(Task item A)
The forum thread below is about a girl's first goat. Name every device that appears in one of its "Sent from my ..." lines.

# My daughter bought her first goat



## lemuckleys (Feb 1, 2013)

And I couldn't be more proud!! She's been looking for a doeling for some time now...she's saved her money, and we found her baby yesterday. She doesn't have a name yet, but she's a three month old little sweetheart - a fainter too. My kid sat in the backyard with her kid yesterday for a long time loving on her, and already the little thing is following her around - friends for life. She'll do 4-H with her, and is already talking about the breeding schedule she'll have her on, and plans for any future kids. Did I mention that my daughter is eight? Lol!

And since I'm a sucker for a cute face, I nabbed myself another little doeling while we were there. Mine is the brown and white, named Delilah. Three months, a fainter as well. She's a little larger, but super sweet too.

These two, and a doe set to kid any time....happy spring to us!!














Sent from my iPad using Goat Forum


----------



## NyGoatMom (Jan 26, 2013)

Awww, how cute


----------



## ksalvagno (Oct 6, 2009)

They are just adorable!


----------



## chelsboers (Mar 25, 2010)

Soo cute!


----------



## J.O.Y. Farm (Jan 10, 2012)

So adorable!


----------



## sweetgoats (Oct 18, 2007)

Congratulations, they are so sweet.


----------



## milk and honey (Oct 31, 2010)

What a good day! New goats! Congrats!


Sent from my iPhone using Goat Forum


----------



## HorsePrerace (Jul 25, 2013)

That is so precious! Congrats to them both.


----------



## Violetmoon (Nov 14, 2013)

The pics are adorable and bless your little girls heart! It's so sad that a lot of kids will never know the pleasure and happiness of being raised with animals. In this day and age They would be the better for it..


----------



## goatygirl (Feb 16, 2013)

Congrats


----------



## iStone57 (Sep 4, 2013)

A blessed child. A family with love for animals! 


Sent from my iPod touch using Goat Forum


----------



## margaret (Aug 30, 2013)

Looks like she loves her goat!

(Task item B)
Copy the collection entries from their beginning up to and including the line containing "Версия 2023.1 Beta". Leave out the pictures.

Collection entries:
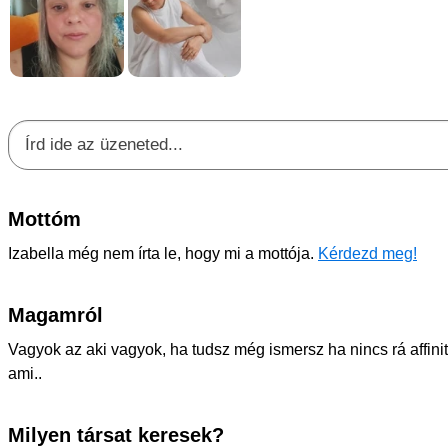
Mottóm
Izabella még nem írta le, hogy mi a mottója.
Kérdezd meg!
Magamról
Vagyok az aki vagyok, ha tudsz még ismersz ha nincs rá affini
ami..
Milyen társat keresek?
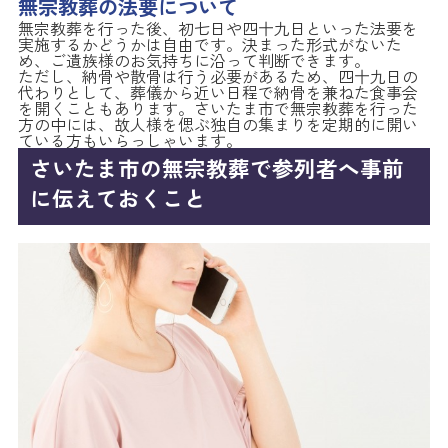
無宗教葬の法要について
無宗教葬を行った後、初七日や四十九日といった法要を
実施するかどうかは自由です。決まった形式がないた
め、ご遺族様のお気持ちに沿って判断できます。
ただし、納骨や散骨は行う必要があるため、四十九日の
代わりとして、葬儀から近い日程で納骨を兼ねた食事会
を開くこともあります。さいたま市で無宗教葬を行った
方の中には、故人様を偲ぶ独自の集まりを定期的に開い
ている方もいらっしゃいます。
さいたま市の無宗教葬で参列者へ事前
に伝えておくこと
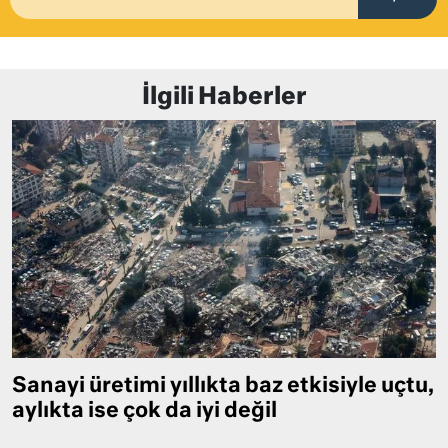
İlgili Haberler
Sanayi üretimi yıllıkta baz etkisiyle uçtu,
aylıkta ise çok da iyi değil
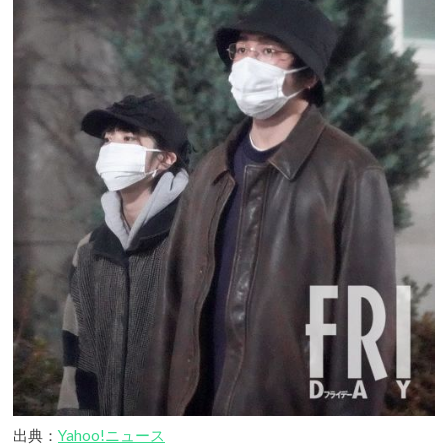
出典：
Yahoo!ニュース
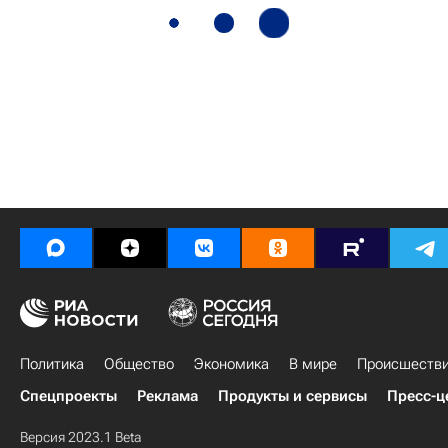
Политика
Общество
Экономика
В мире
Происшеств
Спецпроекты
Реклама
Продукты и сервисы
Пресс-ц
Версия 2023.1 Beta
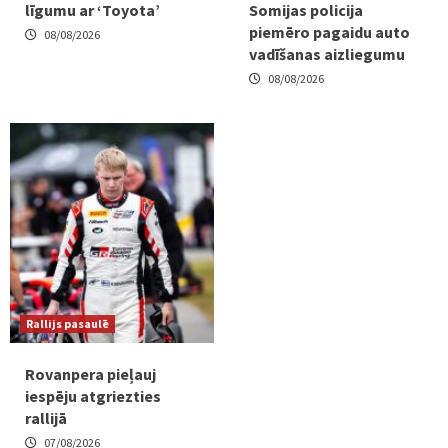
līgumu ar ‘Toyota’
Somijas policija
piemēro pagaidu auto
08/08/2026
vadīšanas aizliegumu
08/08/2026
Rallijs pasaulē
Rovanpera pieļauj
iespēju atgriezties
rallijā
07/08/2026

(Exercise solution A)
iPad, iPhone, iPod touch

(Exercise solution B)
Mottóm
Izabella még nem írta le, hogy mi a mottója.
Kérdezd meg!
Magamról
Vagyok az aki vagyok, ha tudsz még ismersz ha nincs rá affini
ami..
Milyen társat keresek?
無宗教葬の法要について
無宗教葬を行った後、初七日や四十九日といった法要を
実施するかどうかは自由です。決まった形式がないた
め、ご遺族様のお気持ちに沿って判断できます。
ただし、納骨や散骨は行う必要があるため、四十九日の
代わりとして、葬儀から近い日程で納骨を兼ねた食事会
を開くこともあります。さいたま市で無宗教葬を行った
方の中には、故人様を偲ぶ独自の集まりを定期的に開い
ている方もいらっしゃいます。
さいたま市の無宗教葬で参列者へ事前
に伝えておくこと
İlgili Haberler
Sanayi üretimi yıllıkta baz etkisiyle uçtu,
aylıkta ise çok da iyi değil
出典：
Yahoo!ニュース
Политика
Общество
Экономика
В мире
Происшеств
Спецпроекты
Реклама
Продукты и сервисы
Пресс-ц
Версия 2023.1 Beta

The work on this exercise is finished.